Books: Don’t worry if you’ve not been able to find this particular book or afford to pay for it. You might be able to find secondhand copies online which are usually much cheaper, or at your local library (sometimes, libraries will order in books that you’ve requested, so check out this as a possibility too!). Bear in mind that some books may become out of date, so make sure you check when they were published, and if any changes to the relevant admissions tests/interviews have been made since then.
Multiple Mini Interview (MMI): This type of interview usually includes several short interviews or ‘stations’ which may involve different types of questions and scenarios. This is different compared to a panel interview, which may cover the same scenarios/types of questions but be a more ‘traditional’ sit-down interview.

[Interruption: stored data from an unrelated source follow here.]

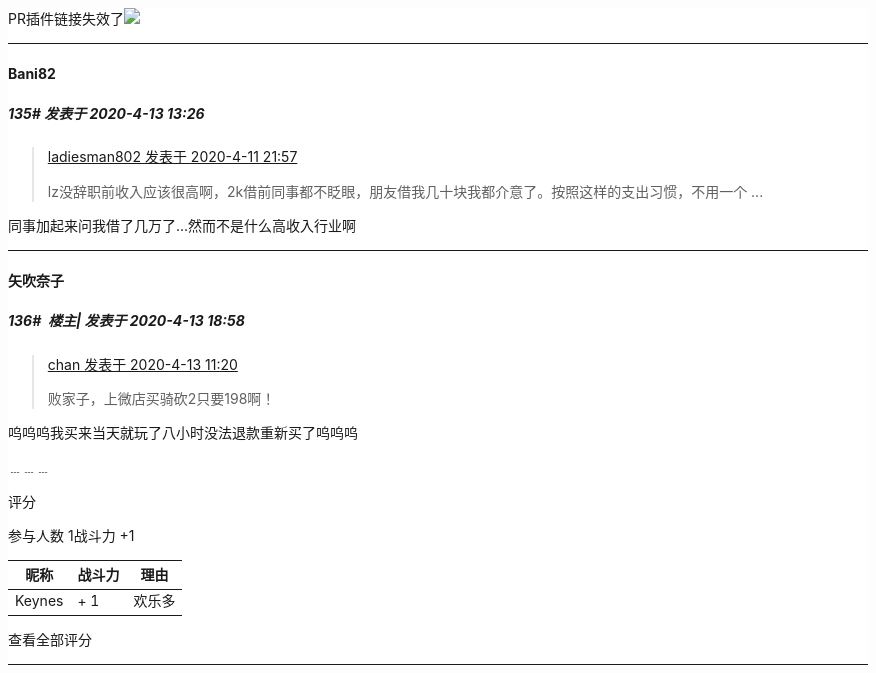 


PR插件链接失效了<img src="https://static.saraba1st.com/image/smiley/face2017/018.png" referrerpolicy="no-referrer">







-----

####  Bani82  
##### 135#       发表于 2020-4-13 13:26



<blockquote><a href="httphttps://bbs.saraba1st.com/2b/forum.php?mod=redirect&amp;goto=findpost&amp;pid=47050006&amp;ptid=1922236" target="_blank">ladiesman802 发表于 2020-4-11 21:57</a>

lz没辞职前收入应该很高啊，2k借前同事都不眨眼，朋友借我几十块我都介意了。按照这样的支出习惯，不用一个 ...</blockquote>
同事加起来问我借了几万了...然而不是什么高收入行业啊







-----

####  矢吹奈子  
##### 136#         楼主| 发表于 2020-4-13 18:58



<blockquote><a href="httphttps://bbs.saraba1st.com/2b/forum.php?mod=redirect&amp;goto=findpost&amp;pid=47063223&amp;ptid=1922236" target="_blank">chan 发表于 2020-4-13 11:20</a>

败家子，上微店买骑砍2只要198啊！</blockquote>
呜呜呜我买来当天就玩了八小时没法退款重新买了呜呜呜



﹍﹍﹍

评分





 参与人数 1战斗力 +1

|昵称|战斗力|理由|
|----|---|---|
| Keynes| + 1|欢乐多|



查看全部评分






-----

Four Pillars of Medical Ethics: These four pillars guide ideas about medical ethics. Knowing and understanding them can help you prepare for your interview and how you answer questions. Four Pillars link.
NHS Values: The NHS Values guide healthcare education and careers. It’s important to know and understand these values to help you be as successful as possible in your application. They can help you answer questions in your interview, or guide what you write about in your personal statement. Find out more here: NHS Values.
Extended Project Qualification (EPQ): This is another qualification that some students sit while completing their A-levels. It usually consists of an extended written up research project about a special interest. Don’t worry if you have not completed an EPQ, it is not a requirement to apply to study medicine.